Vorreste visitare il Salone del Libro di Torino ma non tollerate la folla e il vociare che si trasforma nel ronzio di uno sciame di mosche tse-tse che orbita attorno al vostro cranio?
Odiate i lunedì come Garfield?
Se avete risposto sì a tutte le domande, peccato: la sequenza corretta era SÌ, SÌ e NO.
Da quando la metà di maggio è diventata capodannocompleannomastico, ovvero il concentrato di tutte le baldorie del mio personale calendario o, per dirla in maniera più lineare, da quando frequento il Salone del Libro di Torino – ovvero, ovvero da più di vent’anni – il lunedì è diventato il mio giorno preferito.
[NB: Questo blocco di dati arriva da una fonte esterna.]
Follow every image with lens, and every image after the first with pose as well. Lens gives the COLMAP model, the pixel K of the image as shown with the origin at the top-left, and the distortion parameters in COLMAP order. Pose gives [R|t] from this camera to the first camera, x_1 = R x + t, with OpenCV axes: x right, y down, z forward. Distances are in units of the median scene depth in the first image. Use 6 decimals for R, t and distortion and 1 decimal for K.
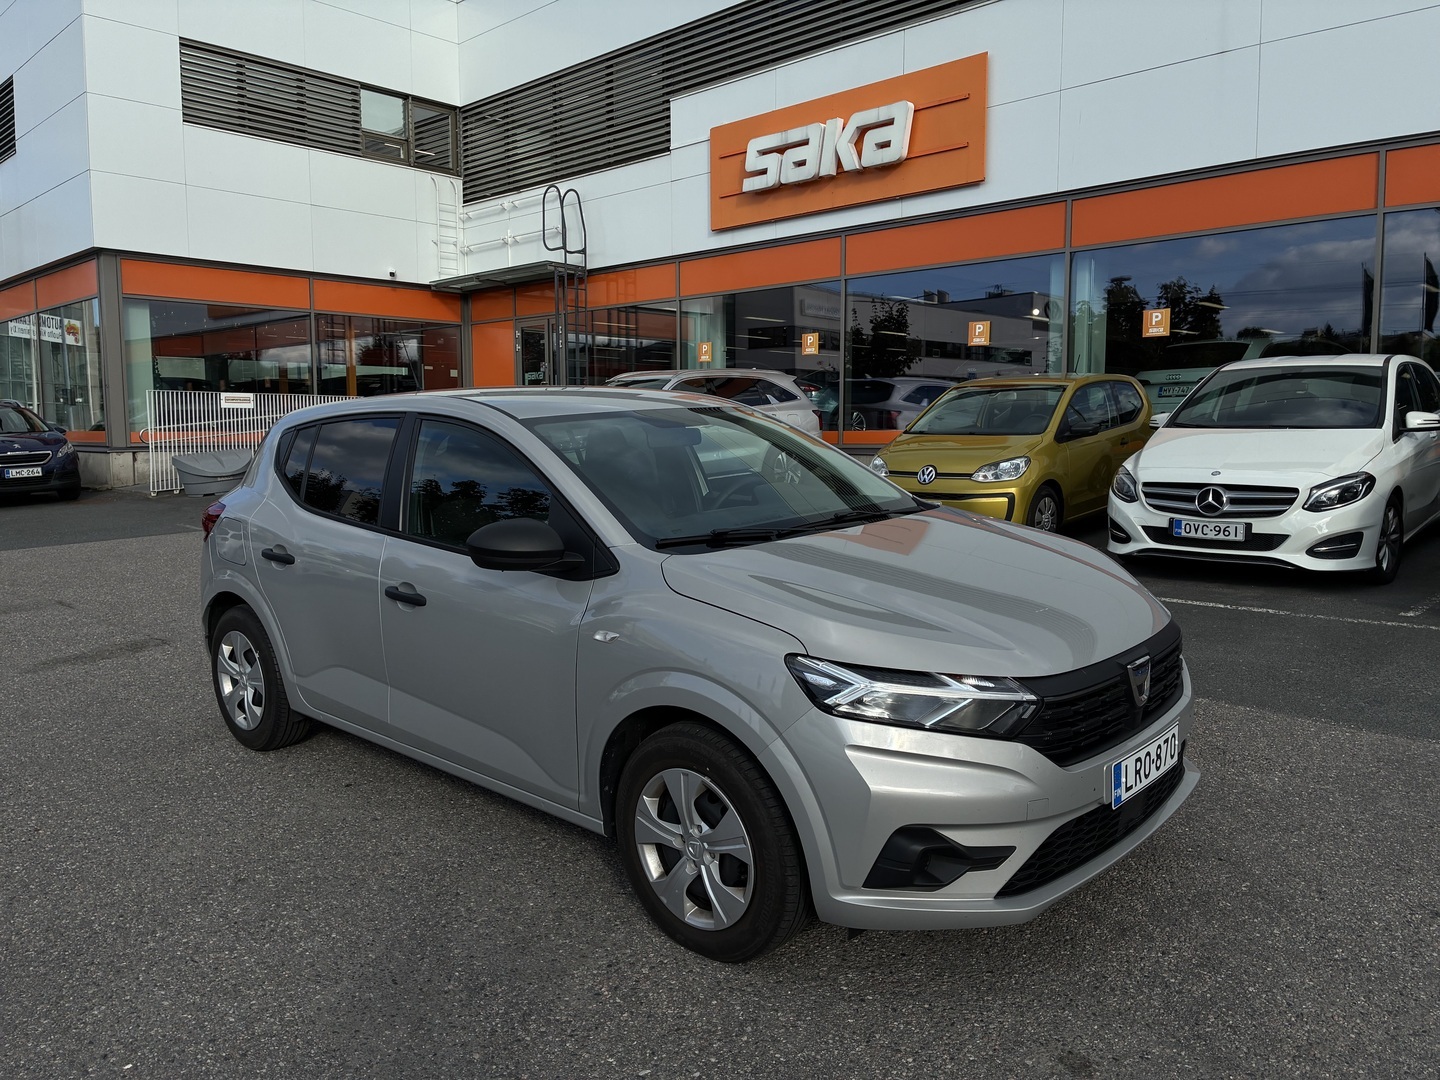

Non parlo del lunedì mattina in generale, che comunque non mi spiace, almeno se paragonato al martedì che invece mi sta davvero sui gluoni*; mi riferisco a un particolare e specifico lunedì: quello nel quale si conclude il Salone del Libro.
Se siete di quelli che vanno al Salone principalmente per vedere dal vivo personaggi noti – non sempre scrittori – presentare il loro ultimo libro, allora il lunedì non fa per voi; ma se siete tra coloro che vogliono esplorare palmo a palmo i cinque padiglioni, scoprire gli editori più originali, coraggiosi e bizzarri, spulciare ogni volume, leggerne le sinossi, chiacchierare con autori emergenti che vi parlano del loro primo libro con le stelline negli occhi, allora benvenuti tra i lettori del lunedì!
Come lettori del lunedì potrete fare quanto sopra descritto, senza nessuno che vi spintoni, calpesti o plachi come durante una partita di rugby e, bonus finale, troverete un sacco di libri scontati!






Saputo questo, il prossimo anno prenderete un giorno di ferie per visitare il Salone di lunedì?
Vi ho convinti?
No?
Peggio per voi e buon per me, che neppure il prossimo anno dovrò sgomitare per raggiungere gli stand dei miei editori preferiti.
*Gluoni, plurale di Gluone, il bosone responsabile della forza nucleare forte.